1. The Report of the Government of the Union of Soviet Socialist Republics (V.M. Molotov)
2. The Report of the People's Commissariat for Heavy Industry (G.K. Ordzhonikidze)
3. On Measures for Strengthening and Developing Livestock Farming (M.A. Chernov & M.I. Kalmanovich)
4. The Report on Constitutional Issues (A.S. Yenukidze)
5. On the Introduction of Amendments to the Constitution of the Union of Soviet Socialist Republics (V.M. Molotov)
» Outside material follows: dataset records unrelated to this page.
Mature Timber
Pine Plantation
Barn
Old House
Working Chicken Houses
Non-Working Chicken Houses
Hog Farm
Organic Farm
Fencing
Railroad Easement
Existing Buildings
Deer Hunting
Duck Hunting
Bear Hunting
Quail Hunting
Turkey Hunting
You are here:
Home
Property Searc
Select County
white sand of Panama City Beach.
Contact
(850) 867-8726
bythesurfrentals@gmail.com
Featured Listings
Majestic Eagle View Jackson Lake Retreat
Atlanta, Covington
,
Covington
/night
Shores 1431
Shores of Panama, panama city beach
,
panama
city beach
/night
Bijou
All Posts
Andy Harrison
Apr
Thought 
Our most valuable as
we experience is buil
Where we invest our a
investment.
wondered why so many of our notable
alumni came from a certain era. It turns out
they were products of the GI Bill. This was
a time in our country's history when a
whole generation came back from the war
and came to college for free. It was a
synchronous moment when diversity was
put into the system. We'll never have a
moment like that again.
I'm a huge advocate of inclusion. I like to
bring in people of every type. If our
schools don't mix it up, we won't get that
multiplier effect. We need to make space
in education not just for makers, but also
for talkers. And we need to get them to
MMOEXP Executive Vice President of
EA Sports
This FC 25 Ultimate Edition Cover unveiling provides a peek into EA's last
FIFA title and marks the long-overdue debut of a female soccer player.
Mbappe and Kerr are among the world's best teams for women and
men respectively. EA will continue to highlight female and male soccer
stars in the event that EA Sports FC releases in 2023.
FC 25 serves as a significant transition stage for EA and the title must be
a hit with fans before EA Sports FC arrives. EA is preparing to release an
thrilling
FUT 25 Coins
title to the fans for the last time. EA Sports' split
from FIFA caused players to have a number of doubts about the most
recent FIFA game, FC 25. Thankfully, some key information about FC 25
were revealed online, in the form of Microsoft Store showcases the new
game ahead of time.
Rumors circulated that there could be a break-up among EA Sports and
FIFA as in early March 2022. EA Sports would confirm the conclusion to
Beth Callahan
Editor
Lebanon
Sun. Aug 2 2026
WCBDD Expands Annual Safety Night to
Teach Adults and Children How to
6. Elections to the Central Executive Committee of the Union of Soviet Socialist Republics

== Proceedings ==
The report of the Government detailed progress of Socialist Construction in the Soviet Union and outlined future prospects. The Congress determined that the socialist structure had successfully superseded the old Tsarist model of economics, as well as approving the Foreign and Domestic policy approach of Stalin's government. Ordzhonikidze, in his report to the congress, noted that the successful enactment of the First Five Year Plan had allowed for the continued growth and expansion of the Soviet Union's Industrial Base, including the creation of new branches of Industry (namely aircraft manufacturing, modern machine tool manufacturing and chemical, tractor and automotive manufacturing). The Congress voted to adopt a resolution to strengthen and develop the livestock industry, including: the mechanisation of the labour process on livestock farms, the creation of new forms of "large socialist livestock farming," training and employing more livestock personnel and the qualitative improvement of veterinary and zootechnical services.

On 1 February, then Chairman of the Council of People's Commissars, Vyacheslav Molotov, prompted by the Plenum of the Central Committee of the CPSU, delivered a report to the congress "on the introduction of amendments to the constitution of the Union of Soviet Socialist Republics." The Plenary Session of the Central Committee of the All-Union Communist Party accepted the need to further democratise the outdated 1924 constitution "in line with the current balance of class forces in the USSR..." and summarily elected a 31 member constitutional commission, chaired by General-Secretary Joseph Stalin, tasked with drafting the constitution. The 1936 Constitution, also known as the Stalin constitution, was formally adopted during the 1936 Extraordinary Eighth All-Union Congress of Soviets. The Seventh All-Union Congress of Soviets closed on the 6th of February, 1935.